I was out of town when it happened, but I didn't regard her "Left Side of the Moon" poke at Eugene Kane as disrespectful or exploitive of Jasmine Owens. I see now that Tim Cuprisin was looking for conservatives to attack her like they attacked McGee. He sees it as a somehow "similar" to the McGee/Imus/Opie & Anthony "gaffes."
I don't see the equivalence. The bit was unfair to Kane and it wasn't funny. Chicken squawks are pretty much fourth grade.
But it didn't strike me as being in the same category as the the others. She wasn't suggesting that Jasmine's death was a good or deserved thing (as McGee did with respect to Katherine Sykes) nor did she suggest that Kane was happy about it (as McGee claimed to be). She didn't suggest that violence against another person was funny (Opie & Anthony) or utter a racial slur (Imus).
She was making - however sophomorically - a point about the way in which some people in Milwaukee allow other concerns - whether they be political correctness or a legitimate concern about racism - affect their response to urban violence. These women made precisely that point in the Journal Sentinel on Friday.
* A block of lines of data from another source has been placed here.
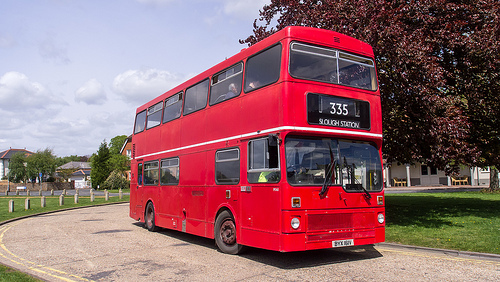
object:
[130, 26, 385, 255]
bus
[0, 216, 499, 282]
street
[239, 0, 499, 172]
tree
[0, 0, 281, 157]
sky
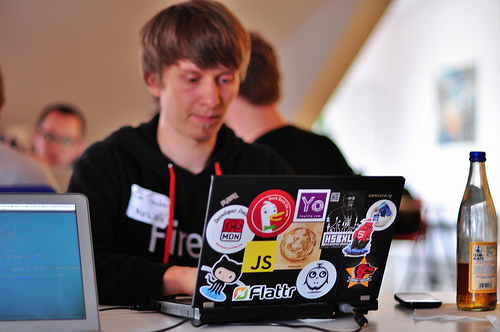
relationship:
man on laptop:
[101, 8, 231, 283] [210, 176, 380, 322]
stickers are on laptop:
[221, 201, 305, 270] [210, 176, 380, 322]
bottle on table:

What was unfair about it is that Kane didn't do that here and, contrary to what my colleagues on the local right say, he doesn't always do it. He is perfectly capable of getting his Bill Cosby on.
Maybe it was too soon to mention Jasmine in connection with a political point but I don't believe that. I did it the day after the awful thing happened. It is an outrage that requires a political response. I agree that the political point should not have been made with humor or in a way that attacked the good faith of a particular person, but was it really as bad as celebrating someone's death or laughing at an imagined assault of a woman?
But, since it is my job to suck thumb over things, I want to say that the whole thing demonstrates the limitations of politics as entertainment. If you want to draw people - whether you are left or right - there is a certain pressure on you to take cheap shots. Ann Coulter has been quite forthright in admitting that she is often more concerned that her stuff be funny than that it make all the points that she wants to make in just the right way. (I'd say that she often does both but I don't want to give Jim Rowen tachycardia.)
When I was doing a regular newspaper column, I felt that way. You wanted to make a point and be fair, but you also wanted to get a reaction. On this blog, I have decided, for a number of reasons, that my role isn't to go for a large readership. (Reddess: And you're going a great job with that!) I am more concerned with who reads than how many read. (Ed:Pretention alert!)
But if I wanted to have more traffic, wouldn't I have to talk more smack?